PROBLEM: Every line below needs to be returned exactly as written.

THE DATA:
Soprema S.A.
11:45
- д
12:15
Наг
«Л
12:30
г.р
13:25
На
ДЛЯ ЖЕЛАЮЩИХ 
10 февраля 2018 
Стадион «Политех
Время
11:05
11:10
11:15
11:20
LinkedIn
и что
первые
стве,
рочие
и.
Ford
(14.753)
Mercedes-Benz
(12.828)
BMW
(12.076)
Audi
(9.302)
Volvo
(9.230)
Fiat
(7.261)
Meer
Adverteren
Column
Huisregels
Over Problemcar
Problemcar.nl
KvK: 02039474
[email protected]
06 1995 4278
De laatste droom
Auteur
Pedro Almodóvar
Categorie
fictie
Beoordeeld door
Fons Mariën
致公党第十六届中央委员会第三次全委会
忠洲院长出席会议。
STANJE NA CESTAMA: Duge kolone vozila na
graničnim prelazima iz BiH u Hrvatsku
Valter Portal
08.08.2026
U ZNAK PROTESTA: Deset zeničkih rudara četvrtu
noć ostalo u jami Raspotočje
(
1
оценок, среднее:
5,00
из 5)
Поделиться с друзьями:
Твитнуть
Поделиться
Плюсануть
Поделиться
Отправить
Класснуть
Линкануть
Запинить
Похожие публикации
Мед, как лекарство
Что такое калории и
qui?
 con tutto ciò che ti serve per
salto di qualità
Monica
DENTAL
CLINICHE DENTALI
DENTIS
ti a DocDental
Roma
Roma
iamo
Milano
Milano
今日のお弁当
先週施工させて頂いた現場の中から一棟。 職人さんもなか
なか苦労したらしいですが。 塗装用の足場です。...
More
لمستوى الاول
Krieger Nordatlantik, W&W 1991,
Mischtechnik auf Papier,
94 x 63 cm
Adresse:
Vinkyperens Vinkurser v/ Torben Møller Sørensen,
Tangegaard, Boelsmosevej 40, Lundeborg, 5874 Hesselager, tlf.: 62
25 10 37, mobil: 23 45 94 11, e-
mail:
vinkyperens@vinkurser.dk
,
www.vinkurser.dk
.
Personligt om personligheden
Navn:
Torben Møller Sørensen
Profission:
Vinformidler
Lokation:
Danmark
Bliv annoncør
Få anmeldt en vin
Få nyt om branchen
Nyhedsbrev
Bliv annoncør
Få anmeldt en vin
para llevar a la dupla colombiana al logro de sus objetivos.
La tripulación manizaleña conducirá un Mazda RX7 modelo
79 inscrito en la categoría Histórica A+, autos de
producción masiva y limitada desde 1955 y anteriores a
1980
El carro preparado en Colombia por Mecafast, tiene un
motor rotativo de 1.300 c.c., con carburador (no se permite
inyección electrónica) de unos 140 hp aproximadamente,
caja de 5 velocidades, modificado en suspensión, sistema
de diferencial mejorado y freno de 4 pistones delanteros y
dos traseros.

SOLUTION:
Soprema S.A.
11:45
- д
12:15
Наг
«Л
12:30
г.р
13:25
На
ДЛЯ ЖЕЛАЮЩИХ 
10 февраля 2018 
Стадион «Политех
Время
11:05
11:10
11:15
11:20
LinkedIn
и что
первые
стве,
рочие
и.
Ford
(14.753)
Mercedes-Benz
(12.828)
BMW
(12.076)
Audi
(9.302)
Volvo
(9.230)
Fiat
(7.261)
Meer
Adverteren
Column
Huisregels
Over Problemcar
Problemcar.nl
KvK: 02039474
[email protected]
06 1995 4278
De laatste droom
Auteur
Pedro Almodóvar
Categorie
fictie
Beoordeeld door
Fons Mariën
致公党第十六届中央委员会第三次全委会
忠洲院长出席会议。
STANJE NA CESTAMA: Duge kolone vozila na
graničnim prelazima iz BiH u Hrvatsku
Valter Portal
08.08.2026
U ZNAK PROTESTA: Deset zeničkih rudara četvrtu
noć ostalo u jami Raspotočje
(
1
оценок, среднее:
5,00
из 5)
Поделиться с друзьями:
Твитнуть
Поделиться
Плюсануть
Поделиться
Отправить
Класснуть
Линкануть
Запинить
Похожие публикации
Мед, как лекарство
Что такое калории и
qui?
 con tutto ciò che ti serve per
salto di qualità
Monica
DENTAL
CLINICHE DENTALI
DENTIS
ti a DocDental
Roma
Roma
iamo
Milano
Milano
今日のお弁当
先週施工させて頂いた現場の中から一棟。 職人さんもなか
なか苦労したらしいですが。 塗装用の足場です。...
More
لمستوى الاول
Krieger Nordatlantik, W&W 1991,
Mischtechnik auf Papier,
94 x 63 cm
Adresse:
Vinkyperens Vinkurser v/ Torben Møller Sørensen,
Tangegaard, Boelsmosevej 40, Lundeborg, 5874 Hesselager, tlf.: 62
25 10 37, mobil: 23 45 94 11, e-
mail:
vinkyperens@vinkurser.dk
,
www.vinkurser.dk
.
Personligt om personligheden
Navn:
Torben Møller Sørensen
Profission:
Vinformidler
Lokation:
Danmark
Bliv annoncør
Få anmeldt en vin
Få nyt om branchen
Nyhedsbrev
Bliv annoncør
Få anmeldt en vin
para llevar a la dupla colombiana al logro de sus objetivos.
La tripulación manizaleña conducirá un Mazda RX7 modelo
79 inscrito en la categoría Histórica A+, autos de
producción masiva y limitada desde 1955 y anteriores a
1980
El carro preparado en Colombia por Mecafast, tiene un
motor rotativo de 1.300 c.c., con carburador (no se permite
inyección electrónica) de unos 140 hp aproximadamente,
caja de 5 velocidades, modificado en suspensión, sistema
de diferencial mejorado y freno de 4 pistones delanteros y
dos traseros.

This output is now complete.